LVT is implemented as a Max for Live device, and thus fully integrates into Ableton Live, allowing users of all ability ranges to experiment with music sequencing driven by their own personal percussion vocalisations within an easy-to-use graphical user interface.

5 Acknowledgements

This work is financed by the ERDF - European Regional Development Fund through the Operational Programme for Competitiveness and Internationalisation - COMPETE 2020 Programme within project «POCI-01-0145-FEDER-006961», and by National Funds through the FCT - Fundação para a Ciência e a Tecnologia (Portuguese Foundation for Science and Technology) as part of project UID/EEA/50014/2013.

Project TEC4Growth-Pervasive Intelligence, Enhancers and Proofs of Concept with Industrial Impact/NORTE-01-0145-FEDER-000020 is financed by the North Portugal Regional Operational Programme (NORTE 2020), under the PORTUGAL 2020 Partnership Agreement, and through the European Regional Development Fund (ERDF).
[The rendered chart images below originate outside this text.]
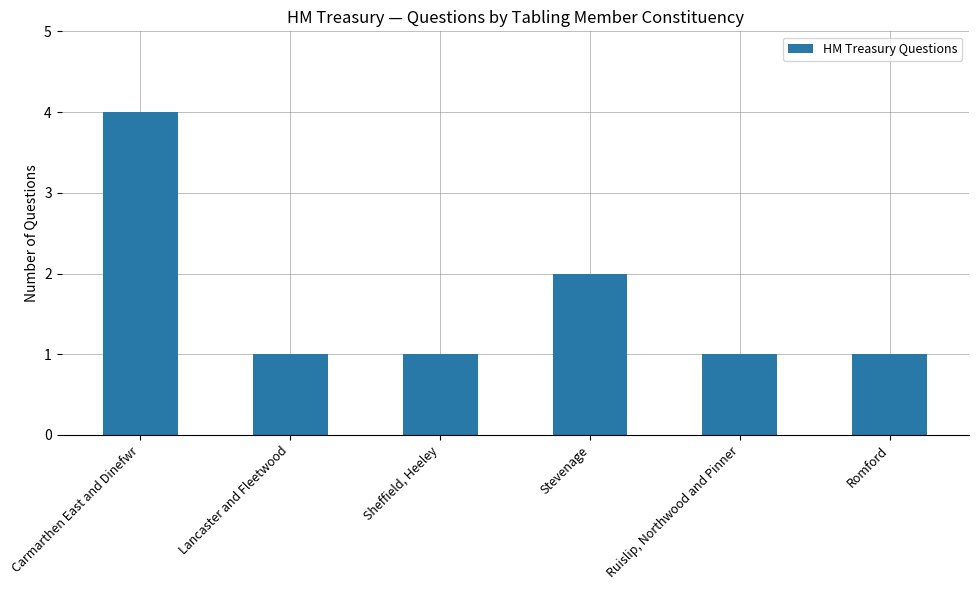

What is the sum of all values?

10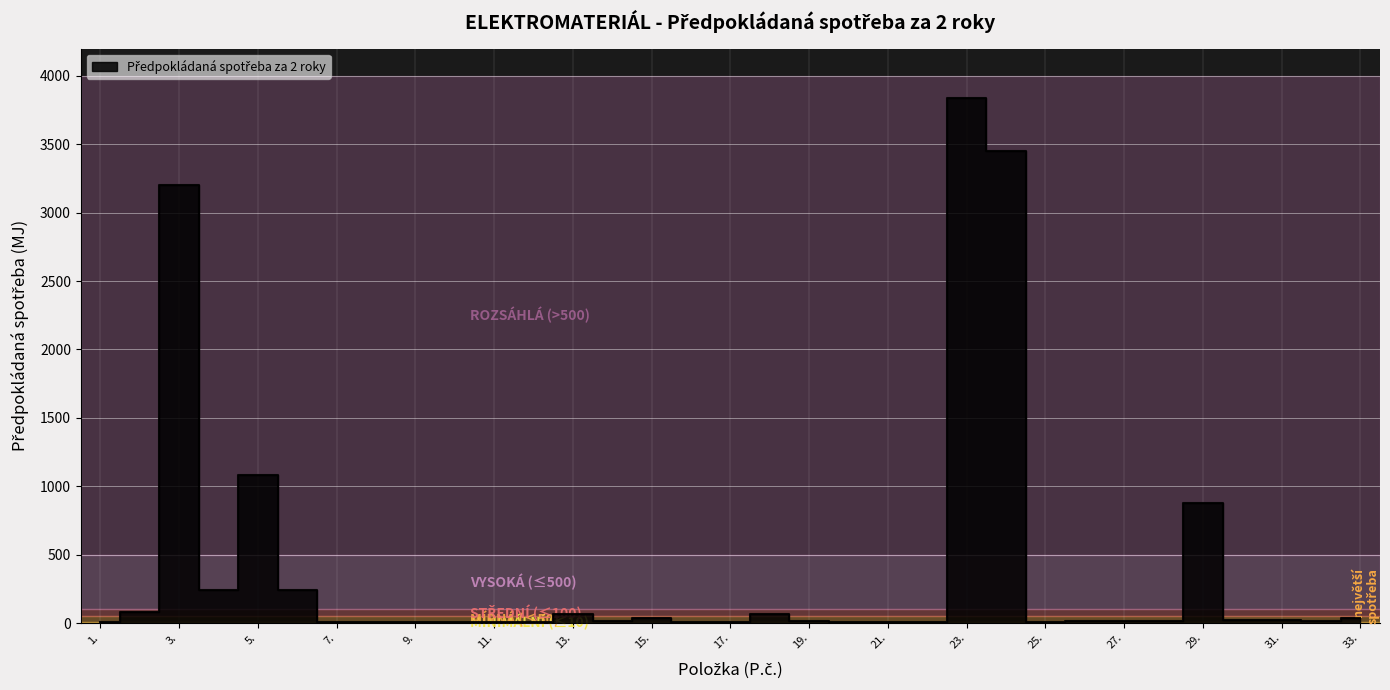

How many series are shown in this chart?

1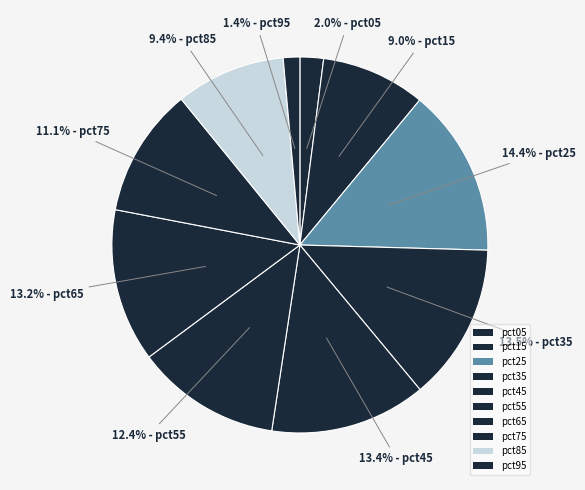

Count the number of slices in the pie.

10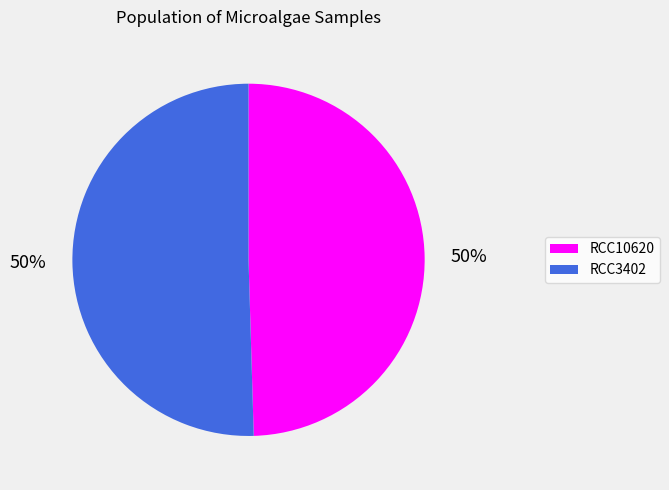

To the nearest percent, what is the average slice percentage?

50%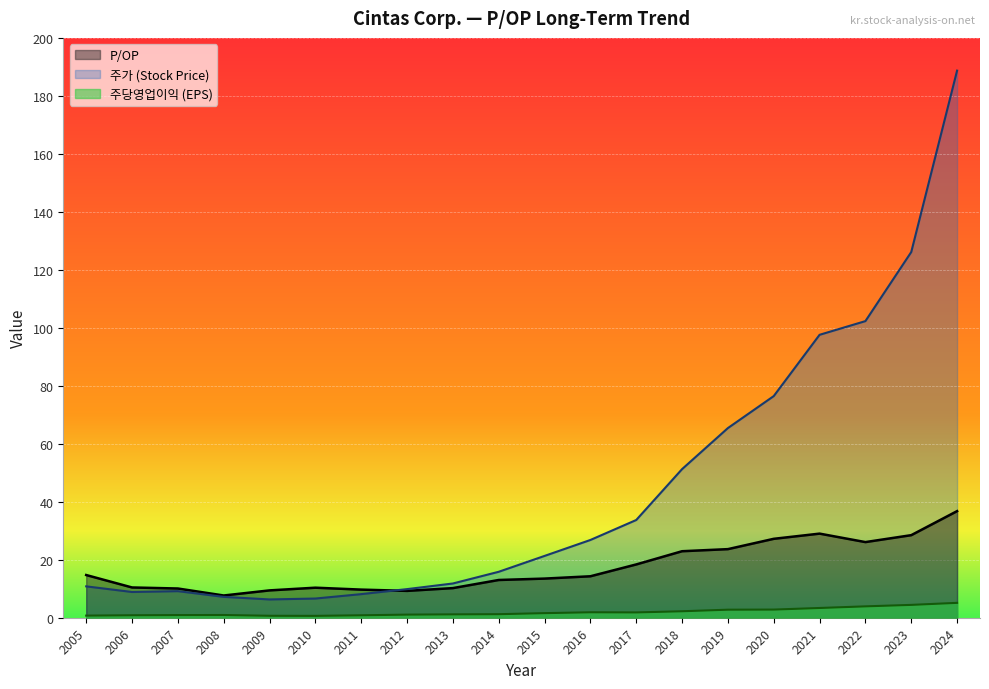

True or false: 주가 (Stock Price) and 주당영업이익 (EPS) intersect in this chart.

False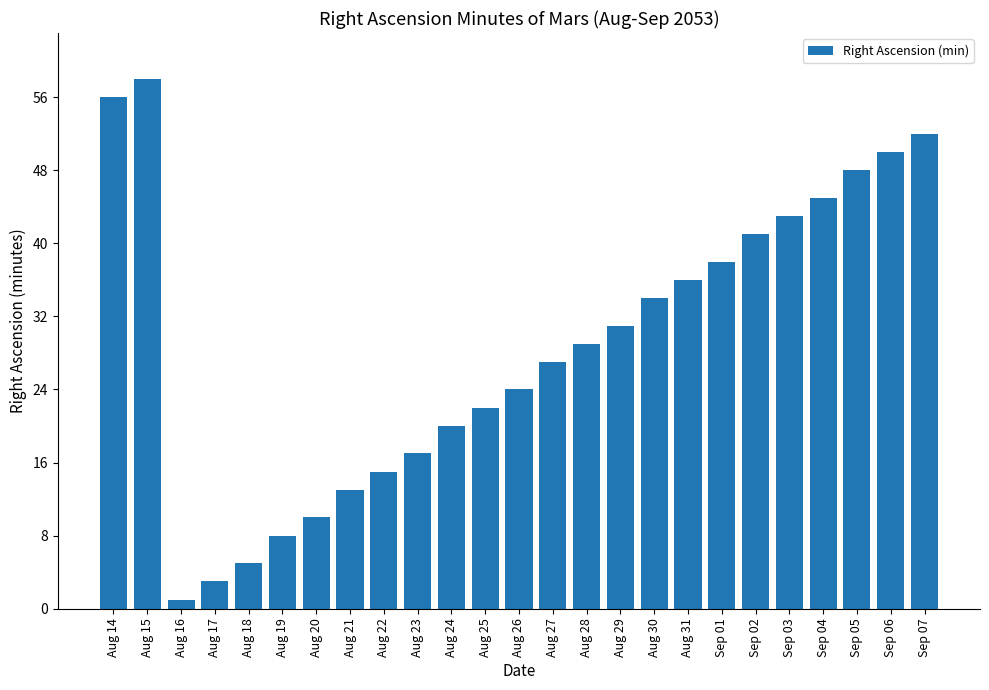

What is the difference between the second highest and minimum values?

55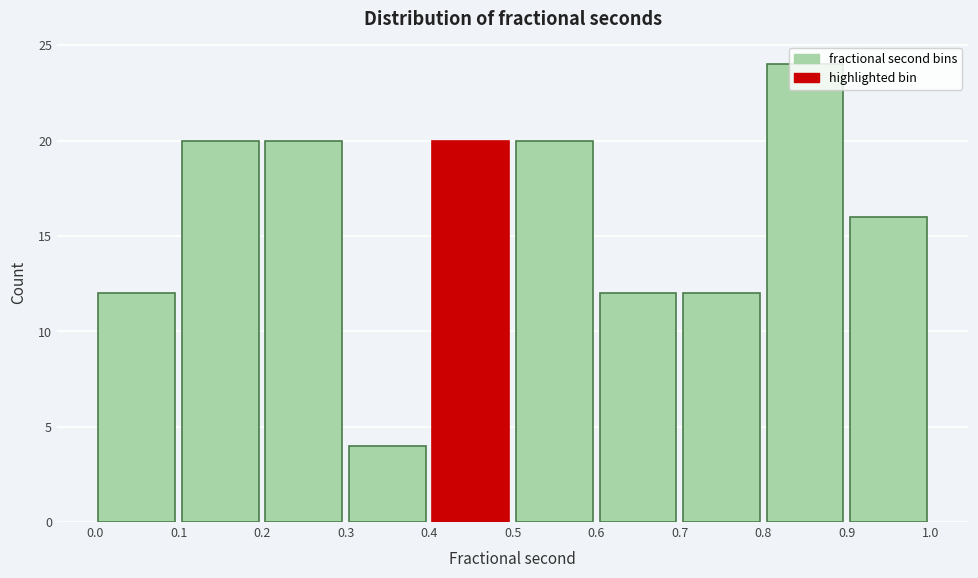

Which range on the x-axis has the tallest bar?

0.8 to 0.9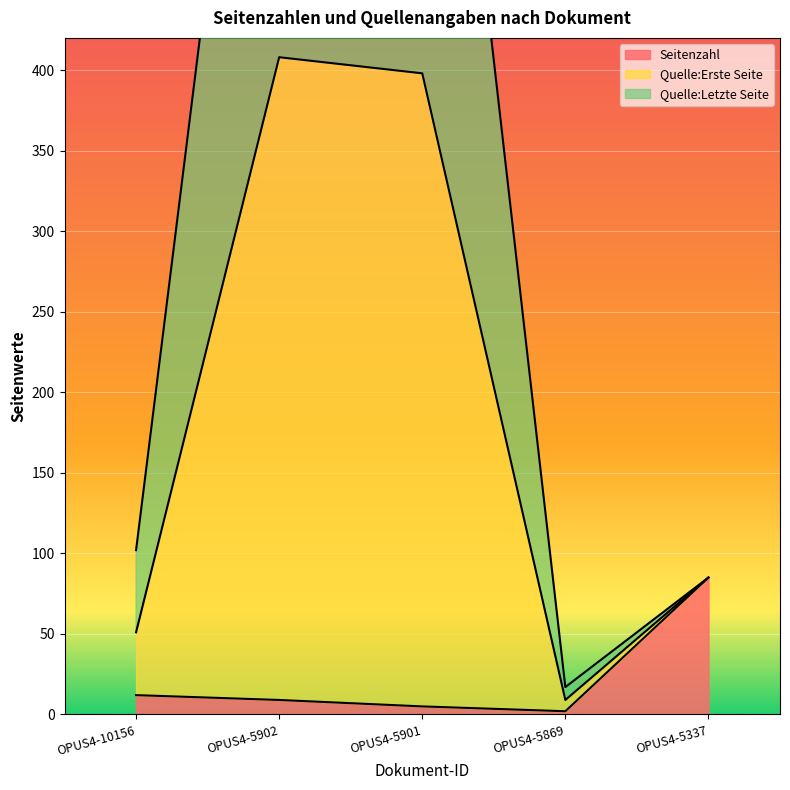

What is the sum of the Quelle:Letzte Seite values at OPUS4-5901 and OPUS4-5337?

483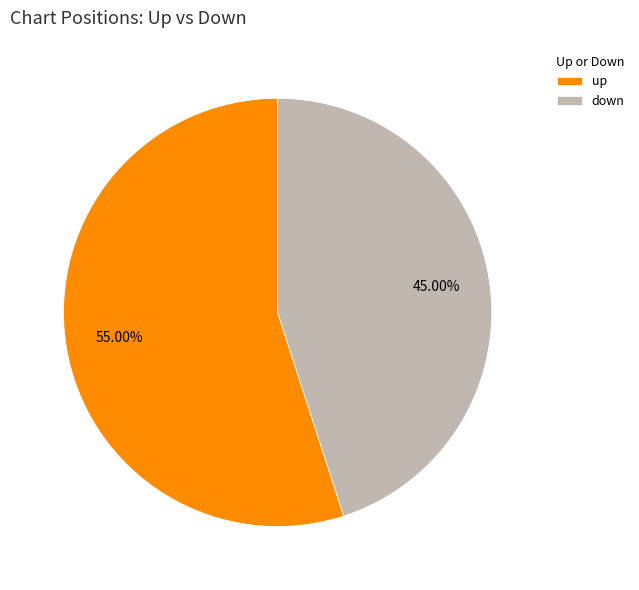

Which slice represents more than half of the pie?

up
  • [Brent(2010)] W. Brent. A timbre analysis and classification toolkit for pure data. In Proc. of ICMC, pages 224–229, 2010.
  • [Gillet and Richard(2008)] O. Gillet and G. Richard. Transcription and separation of drum signals from polyphonic music. IEEE Transactions on Audio, Speech, and Language Processing, 16(3):529–540, March 2008.
  • [Malt and Jourdan(2008)] M. Malt and E. Jourdan. Zsa. descriptors: a library for real-time descriptors analysis. In Proc. of 5th SMC Conference, pages 134–137, 2008.
  • [Miron et al.(2013)Miron, Davies, and Gouyon] M. Miron, M. E. P. Davies, and F. Gouyon. An open-source drum transcription system for Pure Data and Max MSP. In Proc. of ICASSP, pages 221–225, May 2013.
  • [Whitney(1971)] A. W. Whitney. A direct method of nonparametric measurement selection. IEEE Trans. Comput., 20(9):1100–1103, September 1971.